Selfish is defined as concerned excessively or exclusively with oneself, seeking or concentrating on one’s own advantage or well being without regard for others. By that definition, Doomsday Preppers are socially selfish – Disaster Preppers are not.

Subsequently, she has issued a very brief apology, but what she wrote is very typical of the type of thinking that is out there these days.  Anyone that does not “trust the government” and attempts to become “self-sufficient” is actually very “selfish” and is not “being a good citizen”.

And sadly, it appears that being a “prepper” is now enough to get special attention from the authorities.  For example, a 46-year-old prepper in rural Maryland named Terry Porter recently had his home raided by 150 armed law enforcement officers.  The details of this incident were described in a recent article by Paul Joseph Watson

According to a charging document filed in Washington County District Court, Porter “openly admitted to being a prepper” (as if this was an illegal act in and of itself) and said that he was “very irritated” about the recent presidential election.

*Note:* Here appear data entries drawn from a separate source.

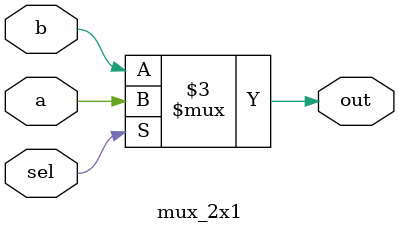
<source format=v>
module mux_2x1(output reg out, input a,b,sel);

    always @(a or b or sel) begin

        if(sel)
            out = a;
        else
            out = b;    

    end

endmodule
</source>
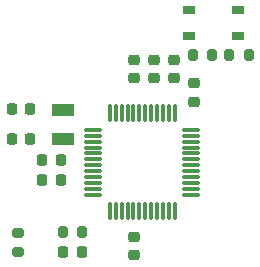
<source format=gbr>
%TF.GenerationSoftware,KiCad,Pcbnew,(6.0.5)*%
%TF.CreationDate,2022-07-28T20:15:56-06:00*%
%TF.ProjectId,sensor_board,73656e73-6f72-45f6-926f-6172642e6b69,rev?*%
%TF.SameCoordinates,Original*%
%TF.FileFunction,Paste,Top*%
%TF.FilePolarity,Positive*%
%FSLAX46Y46*%
G04 Gerber Fmt 4.6, Leading zero omitted, Abs format (unit mm)*
G04 Created by KiCad (PCBNEW (6.0.5)) date 2022-07-28 20:15:56*
%MOMM*%
%LPD*%
G01*
G04 APERTURE LIST*
G04 Aperture macros list*
%AMRoundRect*
0 Rectangle with rounded corners*
0 $1 Rounding radius*
0 $2 $3 $4 $5 $6 $7 $8 $9 X,Y pos of 4 corners*
0 Add a 4 corners polygon primitive as box body*
4,1,4,$2,$3,$4,$5,$6,$7,$8,$9,$2,$3,0*
0 Add four circle primitives for the rounded corners*
1,1,$1+$1,$2,$3*
1,1,$1+$1,$4,$5*
1,1,$1+$1,$6,$7*
1,1,$1+$1,$8,$9*
0 Add four rect primitives between the rounded corners*
20,1,$1+$1,$2,$3,$4,$5,0*
20,1,$1+$1,$4,$5,$6,$7,0*
20,1,$1+$1,$6,$7,$8,$9,0*
20,1,$1+$1,$8,$9,$2,$3,0*%
G04 Aperture macros list end*
%ADD10RoundRect,0.225000X-0.225000X-0.250000X0.225000X-0.250000X0.225000X0.250000X-0.225000X0.250000X0*%
%ADD11RoundRect,0.225000X0.250000X-0.225000X0.250000X0.225000X-0.250000X0.225000X-0.250000X-0.225000X0*%
%ADD12RoundRect,0.200000X-0.200000X-0.275000X0.200000X-0.275000X0.200000X0.275000X-0.200000X0.275000X0*%
%ADD13RoundRect,0.225000X0.225000X0.250000X-0.225000X0.250000X-0.225000X-0.250000X0.225000X-0.250000X0*%
%ADD14RoundRect,0.225000X-0.250000X0.225000X-0.250000X-0.225000X0.250000X-0.225000X0.250000X0.225000X0*%
%ADD15RoundRect,0.200000X0.200000X0.275000X-0.200000X0.275000X-0.200000X-0.275000X0.200000X-0.275000X0*%
%ADD16RoundRect,0.200000X0.275000X-0.200000X0.275000X0.200000X-0.275000X0.200000X-0.275000X-0.200000X0*%
%ADD17RoundRect,0.218750X-0.218750X-0.256250X0.218750X-0.256250X0.218750X0.256250X-0.218750X0.256250X0*%
%ADD18R,1.050000X0.650000*%
%ADD19R,1.900000X1.100000*%
%ADD20RoundRect,0.075000X-0.662500X-0.075000X0.662500X-0.075000X0.662500X0.075000X-0.662500X0.075000X0*%
%ADD21RoundRect,0.075000X-0.075000X-0.662500X0.075000X-0.662500X0.075000X0.662500X-0.075000X0.662500X0*%
G04 APERTURE END LIST*
D10*
%TO.C,C1*%
X118025000Y-103000000D03*
X119575000Y-103000000D03*
%TD*%
%TO.C,C2*%
X118025000Y-105500000D03*
X119575000Y-105500000D03*
%TD*%
D11*
%TO.C,C3*%
X131800000Y-100375000D03*
X131800000Y-98825000D03*
%TD*%
D12*
%TO.C,R3*%
X122375000Y-113400000D03*
X124025000Y-113400000D03*
%TD*%
D13*
%TO.C,C8*%
X122175000Y-109000000D03*
X120625000Y-109000000D03*
%TD*%
D14*
%TO.C,C7*%
X128400000Y-113825000D03*
X128400000Y-115375000D03*
%TD*%
D15*
%TO.C,R1*%
X138125000Y-98400000D03*
X136475000Y-98400000D03*
%TD*%
D16*
%TO.C,R4*%
X118600000Y-115125000D03*
X118600000Y-113475000D03*
%TD*%
D14*
%TO.C,C4*%
X128400000Y-98850000D03*
X128400000Y-100400000D03*
%TD*%
D15*
%TO.C,R2*%
X135025000Y-98400000D03*
X133375000Y-98400000D03*
%TD*%
D17*
%TO.C,D1*%
X122425000Y-115100000D03*
X124000000Y-115100000D03*
%TD*%
D14*
%TO.C,C5*%
X130100000Y-98825000D03*
X130100000Y-100375000D03*
%TD*%
D13*
%TO.C,C9*%
X122175000Y-107300000D03*
X120625000Y-107300000D03*
%TD*%
D18*
%TO.C,SW1*%
X133025000Y-94625000D03*
X137175000Y-94625000D03*
X133025000Y-96775000D03*
X137175000Y-96775000D03*
%TD*%
D19*
%TO.C,Y1*%
X122400000Y-103050000D03*
X122400000Y-105550000D03*
%TD*%
D20*
%TO.C,U1*%
X124937500Y-104750000D03*
X124937500Y-105250000D03*
X124937500Y-105750000D03*
X124937500Y-106250000D03*
X124937500Y-106750000D03*
X124937500Y-107250000D03*
X124937500Y-107750000D03*
X124937500Y-108250000D03*
X124937500Y-108750000D03*
X124937500Y-109250000D03*
X124937500Y-109750000D03*
X124937500Y-110250000D03*
D21*
X126350000Y-111662500D03*
X126850000Y-111662500D03*
X127350000Y-111662500D03*
X127850000Y-111662500D03*
X128350000Y-111662500D03*
X128850000Y-111662500D03*
X129350000Y-111662500D03*
X129850000Y-111662500D03*
X130350000Y-111662500D03*
X130850000Y-111662500D03*
X131350000Y-111662500D03*
X131850000Y-111662500D03*
D20*
X133262500Y-110250000D03*
X133262500Y-109750000D03*
X133262500Y-109250000D03*
X133262500Y-108750000D03*
X133262500Y-108250000D03*
X133262500Y-107750000D03*
X133262500Y-107250000D03*
X133262500Y-106750000D03*
X133262500Y-106250000D03*
X133262500Y-105750000D03*
X133262500Y-105250000D03*
X133262500Y-104750000D03*
D21*
X131850000Y-103337500D03*
X131350000Y-103337500D03*
X130850000Y-103337500D03*
X130350000Y-103337500D03*
X129850000Y-103337500D03*
X129350000Y-103337500D03*
X128850000Y-103337500D03*
X128350000Y-103337500D03*
X127850000Y-103337500D03*
X127350000Y-103337500D03*
X126850000Y-103337500D03*
X126350000Y-103337500D03*
%TD*%
D11*
%TO.C,C6*%
X133500000Y-102375000D03*
X133500000Y-100825000D03*
%TD*%
M02*

</source>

Porter had also invested in an underground bomb shelter and had installed surveillance cameras on his property.

Once the investigation into Porter began, police discovered that he had a 1992 felony drug conviction and was therefore barred from owning firearms. On Thursday last week, no less than 150 armed and militarized police and FBI agents in the guise of tactical assault teams descended on Porter’s house as if they were confronting a terrorist cell. The raid also included helicopters, SWAT crews, armored vehicles and even excavation equipment.

Porter was absent at the time of the raid but turned himself in the next morning at Hagerstown Barrack.

After the raid, the claim that Porter was stockpiling “10-15 machine gun-style firearms” was demolished when police uncovered “four shotguns, a .30-30-caliber rifle and two .22-caliber rifles,” hardly a deadly mass arsenal.

Would 150 officers have shown up at his home if he had not been identified as a “prepper”?

Of course not.

But “preppers” have been labeled as “dangerous” and “crazy” and that is the way that law enforcement authorities now treat them.

So why are preppers hated so much?

It is because they are a direct challenge to the status quo.  Just by prepping, preppers are proclaiming that they do not have faith in the system.  But most people have complete and total faith in the system, and many of them do not like to have that faith questioned.  As I have written about in other articles, polling has found that most Americans expect that the government will take care of them if disaster strikes.  Most people have been trained to “trust the experts” and to “trust the government” all of their lives, and that conditioning can be very difficult to overcome.

This blind faith in the system is a big reason why so many Americans have not made any preparations at all.  In fact, one recent poll discovered that most Americans do not even have three days worth of food in their homes…

A recent survey found that 55 percent of Americans have less than three days supply of food in their homes. Many people have no emergency supplies, or even a first aid kit.

That absolutely astounds me.

Another poll discovered that 64 percent of all Americans are “unprepared for a major natural disaster”.

So what is going to happen to them if something even worse than a major natural disaster hits?

For example, what if the electrical grid went down and we had no more power for an extended period of time?

Well, one survey found that 21 percent of all Americans believe that they would survive for less than a week, and an additional 28 percent of all Americans believe that they would survive for less than two weeks.  Close to 75 percent of all Americans said that they would be dead before the two month mark.

So I guess we sure had better hope and pray that nothing goes seriously wrong, eh?

The truth is that it isn’t the preppers that are crazy.

Rather, it is the people that believe that everything will always be fine and that the government will always take care of them that are crazy.

Our world is becoming increasingly unstable, and now is the time to get prepared.

You may get mocked a bit for prepping now, but later on you sure will be glad that you prepared for the worst.